I also regularly see three specialists for specific health issues, and two of them are wonderful. If "bedside manner" is the correct term for their manner during my appointment, they would both be graded A+. The third simply has a negative personality, but because I'm unable to find anyone else with her specialty who is accepting new patients, I simply accept her. I really don't like her (and I don't think she likes me or anyone else--ha!), but I do respect her medical knowledge.
As Pheobe mentioned, it depends on the doctor.....
I have found that it really depends on the age and if they are a specialist. Younger doctors seem to have better bedside manner. I have wondered if it is being stressed as part of their training. I have had more problems with specialists - make that highly trained specialists. My allergist, OBGYN, GP not a problem. The neurologists I have seen have yet to impress me. Headache specialist was awful. It took 2 tries to find a good pulmonologist. The great news is that there are good doctors out there. If you hate your first attempt ask for another one. My second pulmonologist was amazing.
Another note... when I was in the hospital I was impressed by every single doc that was caring for me.

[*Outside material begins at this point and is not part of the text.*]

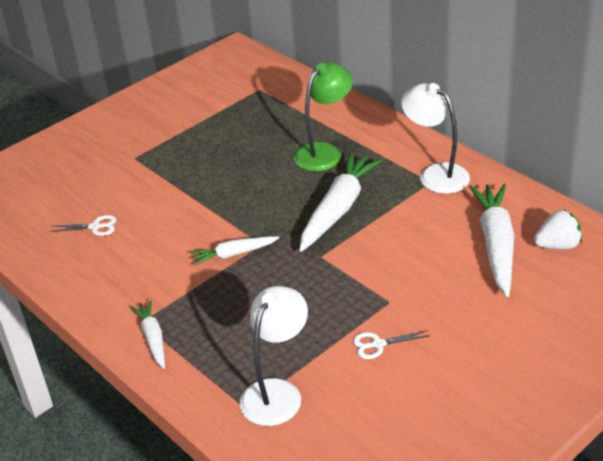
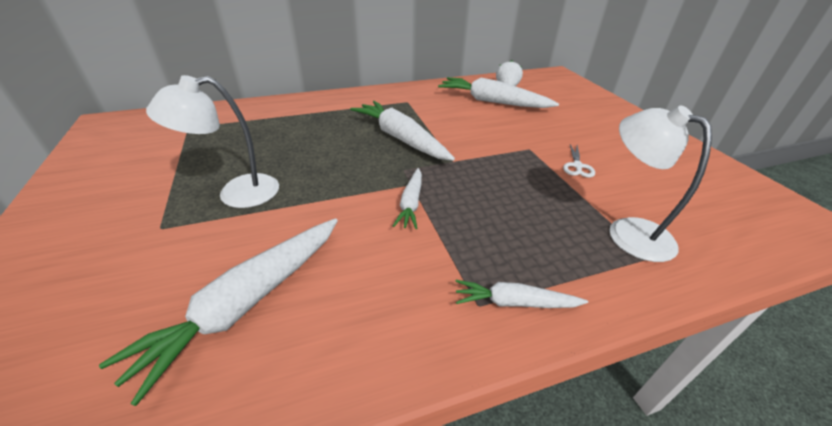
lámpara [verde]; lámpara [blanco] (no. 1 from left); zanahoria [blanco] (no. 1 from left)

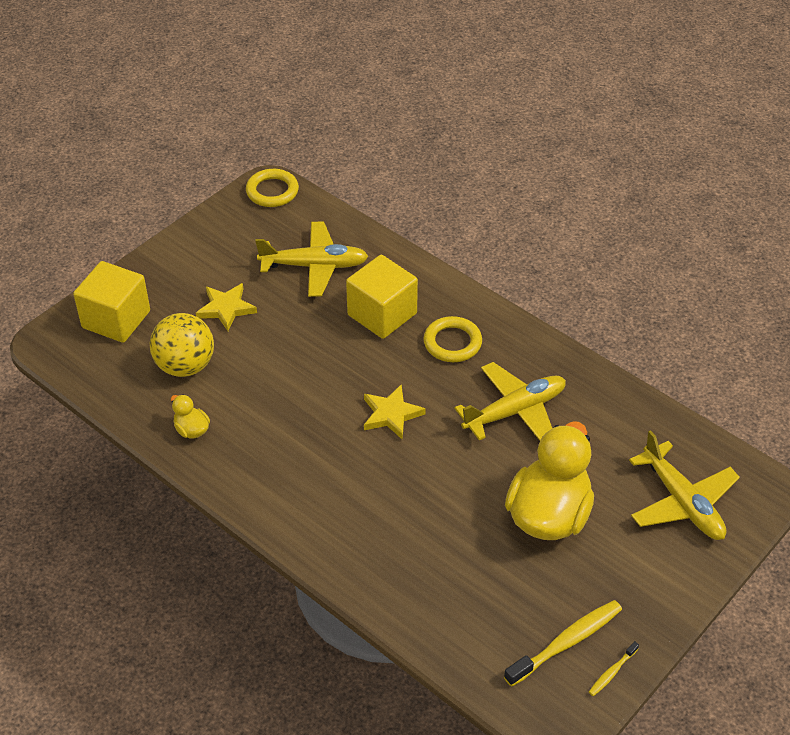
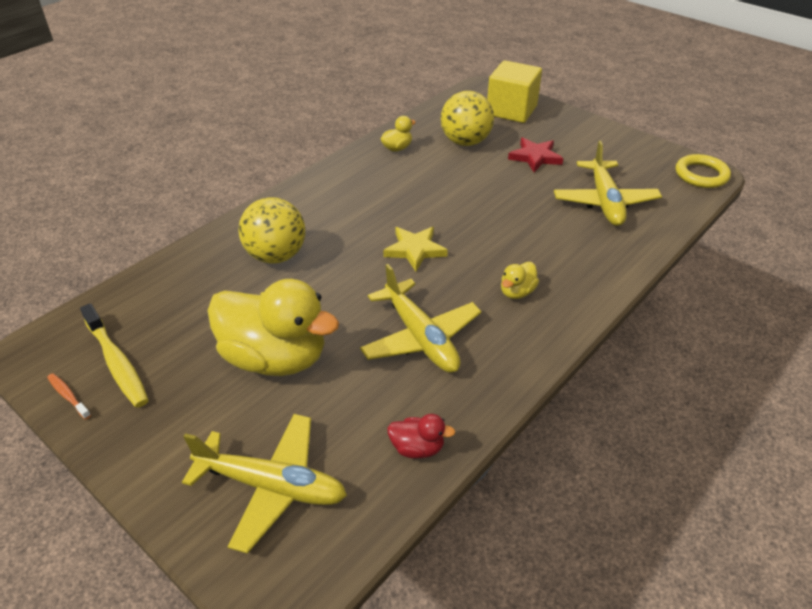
cubo [amarillo] (no. 2 from left in the first image); pelota [amarillo] (no. 1 from left); pato [rojo]; pato [amarillo] (no. 3 from left); estrella [rojo]; cepillo de dientes [naranja]; avión [amarillo] (no. 1 from left)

Also, if you have a minor complaint, try a nurse practioner. I have yet to have a bad one.
I really think most physicians are doing the best they can based on being overwhelmed with the increase of viruses, cancer and numerous other diseases. Although that still should not be an excuse for mistreatment or disrespect by the doctor. We are living in critical times and a lack of professionalism, in any field should be avoided.
Most that I have come in contact with have good manner. Those that don't I roll up my sleeves and start asking questions. I feel it should be a two way street for the physician to provide information and the patient to be able to ask questions.
For those physicians who have personality problems, feel they don't have time beyond their initial comments or are just that unprofessional I force them to respond. On one occasion the doctor told me if I wanted more details I should go to medical school. I told him that the hospital administrator would be happy to find me a professional who took time to answer questions.
Granted all comments need to be made in the highest level of respect. But if I run into a physician that does not give me professional respect then I will be the first to challenge him. As far as the time factor - I realize their time is in demand due to people's health. But my time in terms of my family support should be equally important.
Some have too good a bedside manner. The one I've been seeing for the last 15 years jabbers on for 30 to 45 minutes with each and every person regardless. That can make for a long day when there are 5 or 6 ahead of you. But, there must be something his patients like cause we keep going back!
Many do not, but some do. It really is a matter of their own individual level of professionalism and skill with people. Since many of them have only spent their young lives in school and have not been out in the world much or had to learn to get along with people, and since many are in it for the money and status, this affects the way they interact with people. However, as someone already noted, physicians are individuals and as in every profession, there are those who are more professional and compassionate than others.